Signaling Pathways

Cue-Signal-Response Pathways in Human Cells

Early achievements of the CDP Center include the development of a 500-equation compartmental model of signaling by ErbB receptors (the family of four receptor tyrosine kinases that includes ERF receptor) that accurately captures the different dynamics of early signal transduction in mutliple tumor cell lines. This model is currently being used to explore the mechanistic basis of sensitivity and resistance to anti-ErbB drugs such as Iressa (Gefitinib), Erbitux and Herceptin. A similar physicochemical model has also been built for signaling events downstream of TNF, FAS and TRAIL. Attempts to fuse these models are underway, but are pushing the limits of current simulation and modeling techniques.

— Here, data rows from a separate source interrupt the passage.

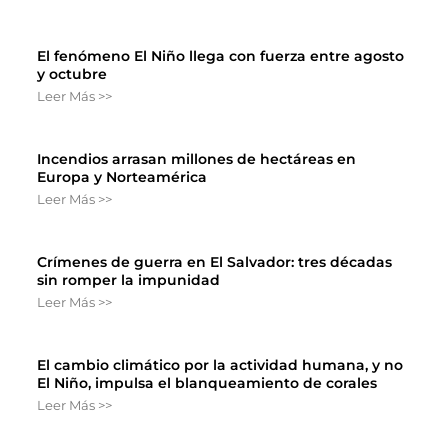
El fenómeno El Niño llega con fuerza entre agosto
y octubre
Leer Más >>
Incendios arrasan millones de hectáreas en
Europa y Norteamérica
Leer Más >>
Crímenes de guerra en El Salvador: tres décadas
sin romper la impunidad
Leer Más >>
El cambio climático por la actividad humana, y no
El Niño, impulsa el blanqueamiento de corales
Leer Más >>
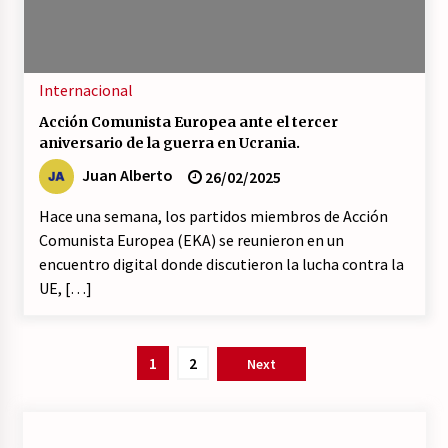
Internacional
Acción Comunista Europea ante el tercer
aniversario de la guerra en Ucrania.
Juan Alberto
26/02/2025
Hace una semana, los partidos miembros de Acción
Comunista Europea (EKA) se reunieron en un
encuentro digital donde discutieron la lucha contra la
UE, […]
Paginación
1
2
Next
de
entradas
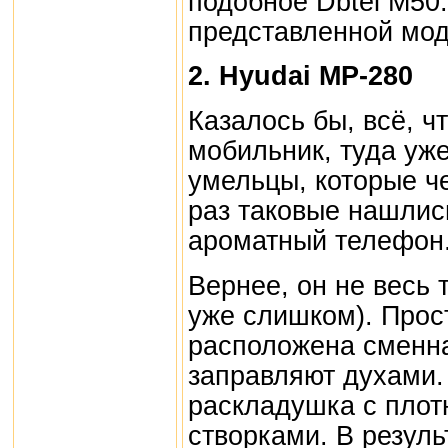
подобное Dbtel M50.
представленной мод
2. Hyudai MP-280
Казалось бы, всё, ч
мобильник, туда уже
умельцы, которые че
раз таковые нашлис
ароматный телефон
Вернее, он не весь 
уже слишком). Прост
расположена сменна
заправляют духами. 
раскладушка с плот
створками. В резуль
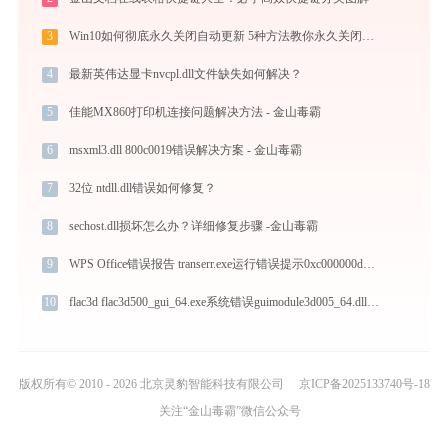
3
Win10如何彻底永久关闭自动更新 5种方法教你永久关闭win10自动更新
4
最新英伟达显卡nvcpl.dll文件缺失如何解决？
5
佳能MX860打印机连接问题解决方法 - 金山毒霸
6
msxml3.dll 800c0019错误解决方案 - 金山毒霸
7
32位 ntdll.dll错误如何修复？
8
sechost.dll损坏怎么办？详细修复步骤 -金山毒霸
9
WPS Office错误报告 transerr.exe运行错误提示0xc000000d的解决办法
10
flac3d flac3d500_gui_64.exe系统错误guimodule3d005_64.dll丢失如何解决
版权所有© 2010 - 2026 北京灵豹智能科技有限公司
京ICP备2025133740号-18
关注“金山毒霸”微信公众号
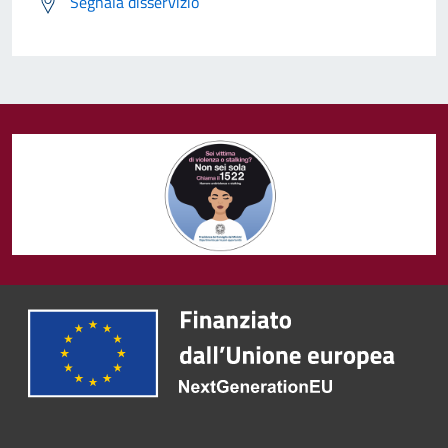
Segnala disservizio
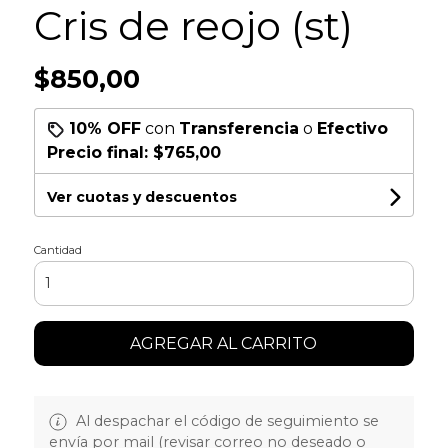
Cris de reojo (st)
$850,00
10% OFF
con
Transferencia
o
Efectivo
Precio final:
$765,00
Ver cuotas y descuentos
Cantidad
AGREGAR AL CARRITO
Al despachar el código de seguimiento se
envía por mail (revisar correo no deseado o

A second important achievement in the CDP Center has been the completion by Kevin Janes, Suzanne Gaudet and John Albeck of a large-scale cue-signal (SCR) response data compendium. This compendium comprises about 20 different protein signals, assayed over a 24 period in human cells treated with ten different cytokine combinations. Overall, the compendium contains in excess of 10,000 data points obtained in triplicate and has served as a basis for an extensive statistical modeling. One of the most interesting results from this modeling has been the discovery that the treatment of cells with TNF elicits a three-step autocrine cascade of opposing death and survival signals. Within this cascade, extracellular crosstalk is every bit as complex as intracellular crosstalk. We surmise that opposing autocrine loops are involved in the process by which cells sense and respond to changes in their local environment. The cytokine cascade also has the interesting property of linking several pro-inflammatory pathways together, and may yield new understating of diseases such as Rheumatoid arthritis.